Inhibitory effect of dietary 4-ipomeanol on DNA adduct formation by the food mutagen 2-amino-3-methylimidazo[4,5-f]quinoline (IQ) in male CDF1 mice.

The food mutagen 2-amino-3-methylimidazo[4,5-f]quinoline (IQ) is carcinogenic in the CDF1 mouse liver, lungs and stomach. IQ is activated to its ultimate carcinogenic form by N-hydroxylation, catalyzed principally by hepatic microsomal cytochrome P450IA2, and further esterification, resulting in the formation of N-(deoxyguanosin-8-yl)-IQ and other adducts.
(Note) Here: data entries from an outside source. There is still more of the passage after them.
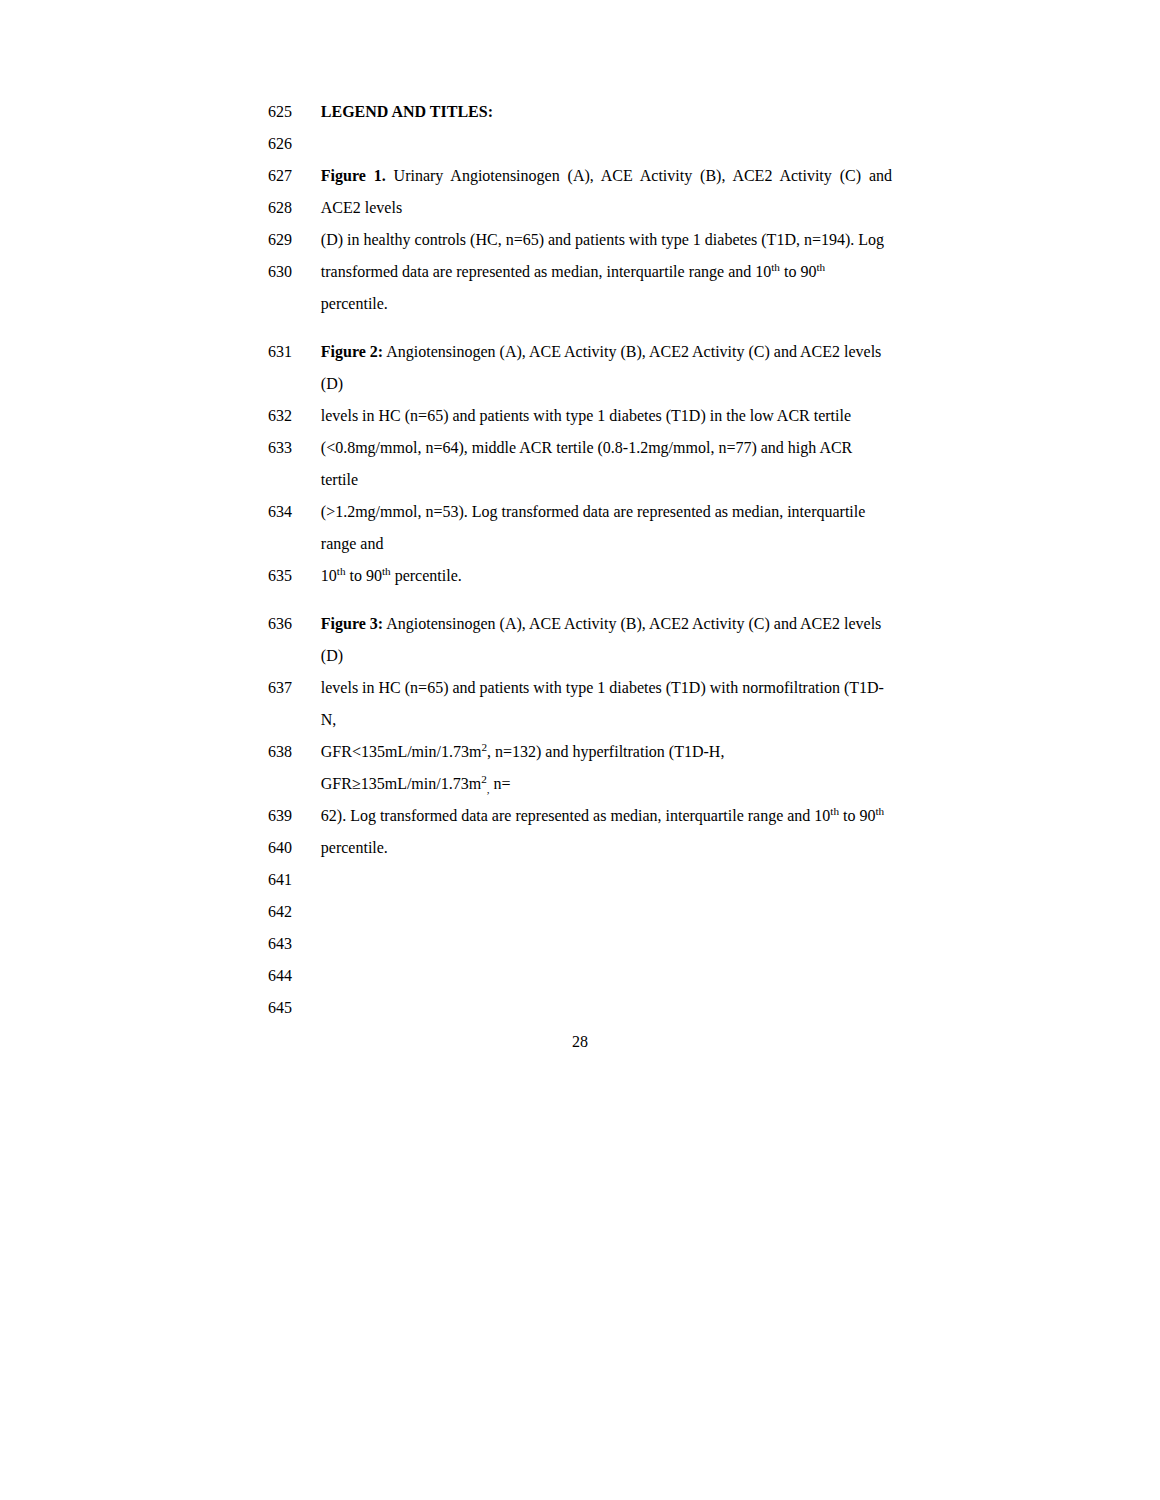625 LEGEND AND TITLES:
626
627
628
Figure 1. Urinary Angiotensinogen (A), ACE Activity (B), ACE2 Activity (C) and ACE2 levels
629(D) in healthy controls (HC, n=65) and patients with type 1 diabetes (T1D, n=194). Log
630transformed data are represented as median, interquartile range and 10th to 90th percentile.
631 Figure 2: Angiotensinogen (A), ACE Activity (B), ACE2 Activity (C) and ACE2 levels (D)
632levels in HC (n=65) and patients with type 1 diabetes (T1D) in the low ACR tertile
633(<0.8mg/mmol, n=64), middle ACR tertile (0.8-1.2mg/mmol, n=77) and high ACR tertile
634(>1.2mg/mmol, n=53). Log transformed data are represented as median, interquartile range and
63510th to 90th percentile.
636 Figure 3: Angiotensinogen (A), ACE Activity (B), ACE2 Activity (C) and ACE2 levels (D)
637levels in HC (n=65) and patients with type 1 diabetes (T1D) with normofiltration (T1D-N,
638 GFR<135mL/min/1.73m2, n=132) and hyperfiltration (T1D-H, GFR≥135mL/min/1.73m2, n=
63962). Log transformed data are represented as median, interquartile range and 10th to 90th
640percentile.
641
642
643
644
645
28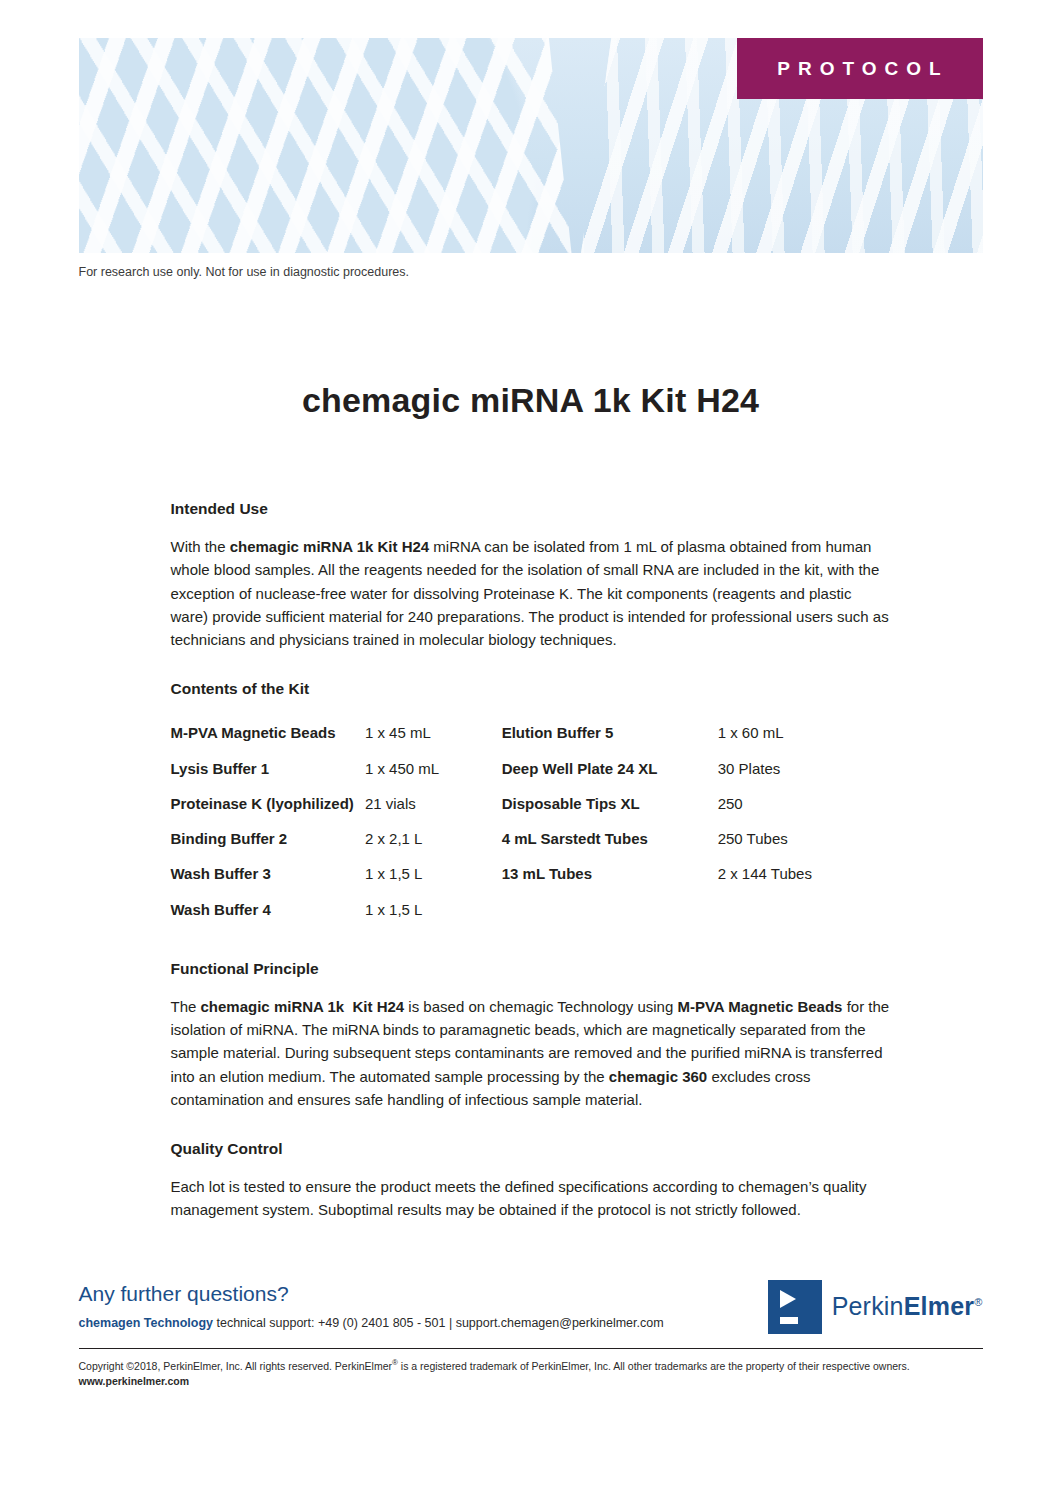PROTOCOL
For research use only. Not for use in diagnostic procedures.
chemagic miRNA 1k Kit H24
Intended Use
With the chemagic miRNA 1k Kit H24 miRNA can be isolated from 1 mL of plasma obtained from human whole blood samples. All the reagents needed for the isolation of small RNA are included in the kit, with the exception of nuclease-free water for dissolving Proteinase K. The kit components (reagents and plastic ware) provide sufficient material for 240 preparations. The product is intended for professional users such as technicians and physicians trained in molecular biology techniques.
Contents of the Kit
| M-PVA Magnetic Beads | 1 x 45 mL | Elution Buffer 5 | 1 x 60 mL |
| Lysis Buffer 1 | 1 x 450 mL | Deep Well Plate 24 XL | 30 Plates |
| Proteinase K (lyophilized) | 21 vials | Disposable Tips XL | 250 |
| Binding Buffer 2 | 2 x 2,1 L | 4 mL Sarstedt Tubes | 250 Tubes |
| Wash Buffer 3 | 1 x 1,5 L | 13 mL Tubes | 2 x 144 Tubes |
| Wash Buffer 4 | 1 x 1,5 L | | |
Functional Principle
The chemagic miRNA 1k Kit H24 is based on chemagic Technology using M-PVA Magnetic Beads for the isolation of miRNA. The miRNA binds to paramagnetic beads, which are magnetically separated from the sample material. During subsequent steps contaminants are removed and the purified miRNA is transferred into an elution medium. The automated sample processing by the chemagic 360 excludes cross contamination and ensures safe handling of infectious sample material.
Quality Control
Each lot is tested to ensure the product meets the defined specifications according to chemagen’s quality management system. Suboptimal results may be obtained if the protocol is not strictly followed.
Any further questions?
chemagen Technology technical support: +49 (0) 2401 805 - 501 | support.chemagen@perkinelmer.com
PerkinElmer®
Copyright ©2018, PerkinElmer, Inc. All rights reserved. PerkinElmer® is a registered trademark of PerkinElmer, Inc. All other trademarks are the property of their respective owners. www.perkinelmer.com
The furanoterpenoid 4-ipomeanol (IPO) is a naturally occurring pneumotoxin which exerts its specific toxicity in Clara cells of the lung after activation by microsomal cytochrome P450. Because IPO is activated in the liver by a cytochrome P450IA2 enzyme, we evaluated IPO as a possible chemopreventive agent by assessing its ability to inhibit IQ-DNA adduct formation in the CDF1 mouse. Mice were put on an AIN-76A diet with or without 0.075% IPO from day 0 to 54. IQ (0.01%) was added to the diets from day 22 to 41 and animals were killed (four animals/time point) on days 42, 44, 46, 48, 50 and 54. Blood (for white blood cell isolation), liver, lungs, stomach, small intestine, cecum, colon, kidneys, spleen and heart were collected for analysis of IQ-DNA adducts by 32P-post-labeling. During the 12 day period after cessation of IQ exposure (days 42-54) IQ-DNA adduct formation was significantly inhibited in the liver (33.6-46.4%), lungs (29.9-58.6%), stomach (33.2-51.5%) and white blood cells (24.5-63.7%), but not in the other organs. Except in the colon, adduct removal from organs during days 42-54 was relatively slow (36.0-81.9% of day 42 levels remaining on day 54, 9.4-16.7% in the colon), but the presence of IPO in the diet did not influence the rate of adduct removal. Measurement of hepatic microsomal ethoxyresorufin deethylase, an activity specific for cytochrome P450IA isozymes, showed that the enzyme could be inhibited (14.1-68.1%) by IPO (0.05-10.0 mM) in vitro. It is concluded that IPO inhibits IQ-DNA adduct formation in target organs of the CDF1 mouse and that IPO may act by inhibiting N-hydroxylation of IQ. It is therefore possible that IPO may be a candidate chemopreventive agent against IQ-induced carcinogenesis.